Scientific classification
- Kingdom: Plantae
- Clade: Tracheophytes
- Clade: Angiosperms
- Clade: Monocots
- Order: Asparagales
- Family: Orchidaceae
- Subfamily: Epidendroideae
- Genus: Eulophia
- Species: E. guineensis
- Binomial name: Eulophia guineensis Lindl.
- Synonyms: Graphorkis guineensis (Lindl.) Kuntze; Eulophia quartiniana A.Rich.; Saccolabium abyssinicum A.Rich.; Galeandra quartiniana (A.Rich.) Rchb.f.; Eulophia guineensis var. purpurata Rchb.f. ex Kotschy; Eulophia congoensis Cogn.; Eulophia guineensis var. kibilana Schltr.; Eulophia guineensis var. tisserantii Szlach. & Olszewski [es];

= Eulophia guineensis =

- Genus: Eulophia
- Species: guineensis
- Authority: Lindl.
- Synonyms: Graphorkis guineensis (Lindl.) Kuntze, Eulophia quartiniana A.Rich., Saccolabium abyssinicum A.Rich., Galeandra quartiniana (A.Rich.) Rchb.f., Eulophia guineensis var. purpurata Rchb.f. ex Kotschy, Eulophia congoensis Cogn., Eulophia guineensis var. kibilana Schltr., Eulophia guineensis var. tisserantii Szlach. & Olszewski

Species of orchid

Eulophia guineensis is a species of orchid. It is the type species of the genus Eulophia and is commonly known as the Guinea Eulophia or the broad-Leaved ground orchid. It is found in the Cape Verde Islands, much of tropical Africa and part of the Arabian Peninsula. It is a terrestrial orchid that can grow to a metre or so tall, and is found in lowland and upland woods and scrubland.

==Description==
Eulophia guineensis is a medium to large, terrestrial orchid. The clustered ovoid, pseudobulbs have two or three nodes and are usually underground, but sometimes on the surface. From each springs two to four elliptic to broadly lanceolate leaves, plicate, with sunken veins and thin-textured leaves. The inflorescence is up to 100 cm tall, with up to 45 lax or densely packed flowers of various sizes. They are showy, with a pinkish-purple lip, whitish base and spur and purplish-brown sepals and petals. The floral bracts are up to 20 mm long and ovate-lanceolate, and the pedicel and ovary are slender and up to 25 mm long. The flowers are fragrant and waxy and appear in the autumn and early winter.

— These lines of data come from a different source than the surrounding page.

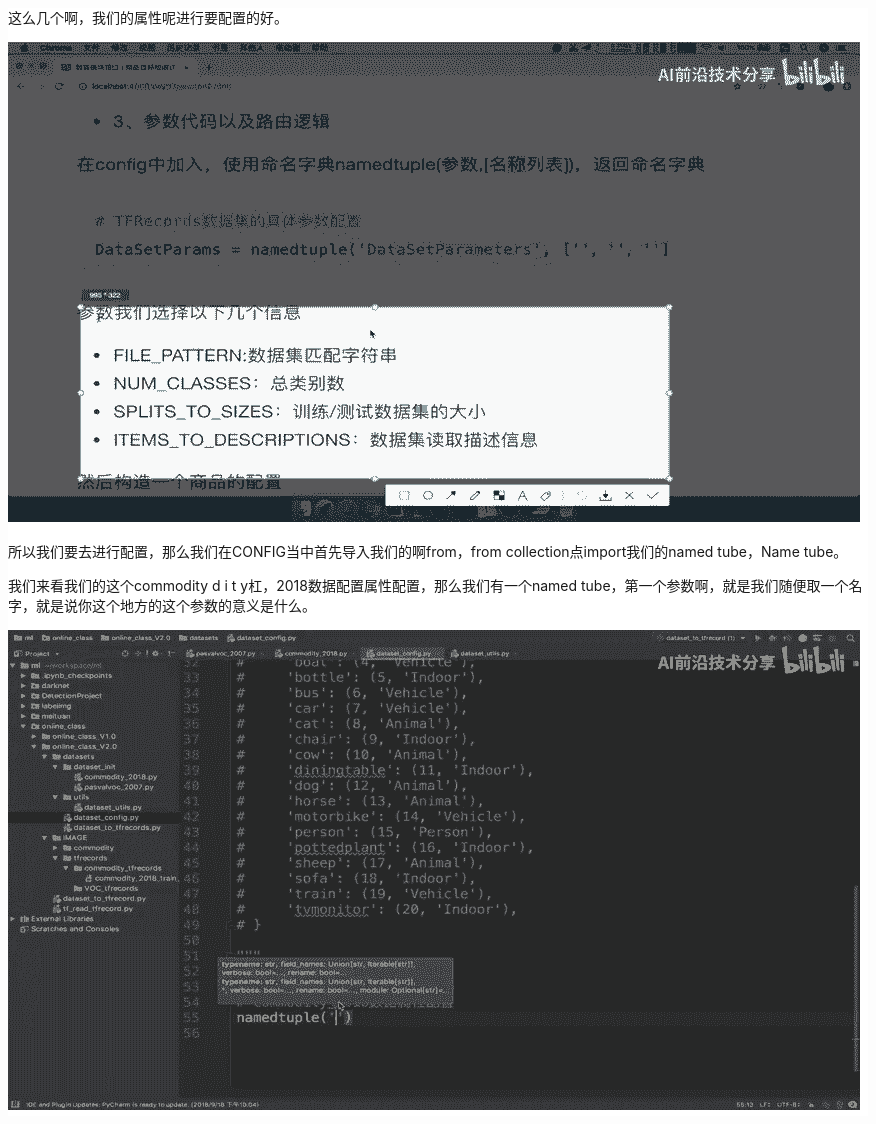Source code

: 这么几个啊，我们的属性呢进行要配置的好。

![](img/114e77440eefccefc5f38fd7674e454b_18.png)

所以我们要去进行配置，那么我们在CONFIG当中首先导入我们的啊from，from collection点import我们的named tube，Name tube。

我们来看我们的这个commodity d i t y杠，2018数据配置属性配置，那么我们有一个named tube，第一个参数啊，就是我们随便取一个名字，就是说你这个地方的这个参数的意义是什么。



![](img/114e77440eefccefc5f38fd7674e454b_20.png)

==Distribution and habitat==
Eulophia guineensis is native to the Cape Verde Islands, Benin, Burkino Faso, Gambia, Ghana, Guinea, Ivory Coast, Mali, Nigeria, Senegal, Sierra Leone, Togo, Burundi, Central African Republic, Cameroon, Congo, Gabon, Rwanda, Zaire, Chad, Eritrea, Ethiopia, Sudan, Kenya, Tanzania, Uganda, Angola, Malawi, Zambia, Zimbabwe, Oman, Saudi Arabia and Yemen. Its typical habitat is woodland or scrub, at altitudes ranging from 600 to 2000 m, in shade or semi-shade on poor rocky soils.